British motorcycle speedway rider

Robert John Coles (born 12 February 1944) is a former international motorcycle speedway rider from England. He earned one international cap for the England national speedway team.

== Biography==
Coles first rode in the British speedway leagues for Plymouth Devils during the 1968 British League Division Two season. However, he was not a regular starter for the south west team until the following season in 1969.

In 1970, Plymouth dropped out of the league, so Coles switched to rival club Exeter Falcons in the British League (the highest division of the United Kingdom at the time). While at Exeter in 1971, he doubled up with Romford Bombers in division 2 and recorded an average of 8.06. However, his season was curtailed by an accident that saw him break his leg. The 1972 season was a turbulent one, in terms of his team place, he had a solid season for Exeter but in division 2 he followed the Romford relocation of the team to West Ham Hammers. Then in mid-season, West Ham folded and were replaced by Barrow Happy Faces (the name was courtesy of their sponsor at the time was Duckhams Oil - its happy face logo was prominently displayed on the team's race jackets). During the turmoil Coles recorded his best average to date, which was 8.61.

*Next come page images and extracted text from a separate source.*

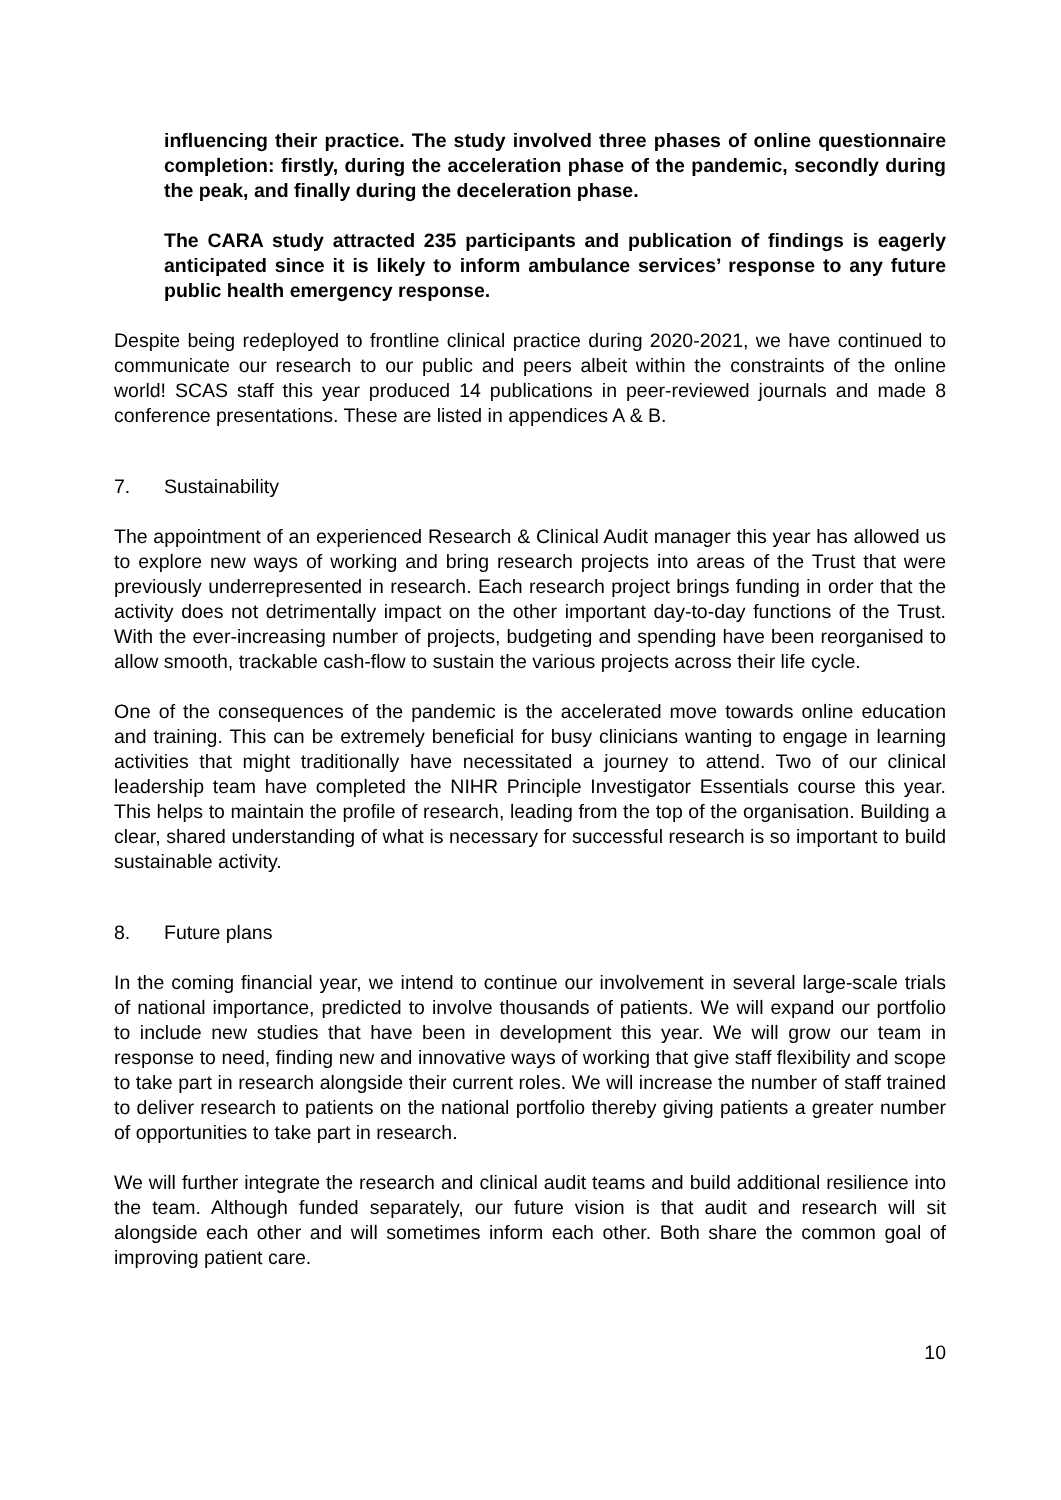influencing their practice. The study involved three phases of online questionnaire completion: firstly, during the acceleration phase of the pandemic, secondly during the peak, and finally during the deceleration phase.
The CARA study attracted 235 participants and publication of findings is eagerly anticipated since it is likely to inform ambulance services’ response to any future public health emergency response.
Despite being redeployed to frontline clinical practice during 2020-2021, we have continued to communicate our research to our public and peers albeit within the constraints of the online world! SCAS staff this year produced 14 publications in peer-reviewed journals and made 8 conference presentations. These are listed in appendices A & B.
7. Sustainability
The appointment of an experienced Research & Clinical Audit manager this year has allowed us to explore new ways of working and bring research projects into areas of the Trust that were previously underrepresented in research. Each research project brings funding in order that the activity does not detrimentally impact on the other important day-to-day functions of the Trust. With the ever-increasing number of projects, budgeting and spending have been reorganised to allow smooth, trackable cash-flow to sustain the various projects across their life cycle.
One of the consequences of the pandemic is the accelerated move towards online education and training. This can be extremely beneficial for busy clinicians wanting to engage in learning activities that might traditionally have necessitated a journey to attend. Two of our clinical leadership team have completed the NIHR Principle Investigator Essentials course this year. This helps to maintain the profile of research, leading from the top of the organisation. Building a clear, shared understanding of what is necessary for successful research is so important to build sustainable activity.
8. Future plans
In the coming financial year, we intend to continue our involvement in several large-scale trials of national importance, predicted to involve thousands of patients. We will expand our portfolio to include new studies that have been in development this year. We will grow our team in response to need, finding new and innovative ways of working that give staff flexibility and scope to take part in research alongside their current roles. We will increase the number of staff trained to deliver research to patients on the national portfolio thereby giving patients a greater number of opportunities to take part in research.
We will further integrate the research and clinical audit teams and build additional resilience into the team. Although funded separately, our future vision is that audit and research will sit alongside each other and will sometimes inform each other. Both share the common goal of improving patient care.
10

After four seasons with Exeter, Coles joined the Newport for the 1974 British League season and would double up for Mildenhall Fen Tigers in the National League. He stayed with Mildenhall from 1975 to 1978, where he topped the Mildenhall team averages during three of his four seasons with the club and became the club captain. Coles joined Weymouth Wildcats in 1980 but poor form as team captain in 1981 led to his transfer back to his old club Exeter. His form returned and he finally won a team honour during the 1983 National League season, when he helped Exeter win the Knockout Cup.

==Personal life==
Coles' son Michael and grandson Connor both became professional speedway riders.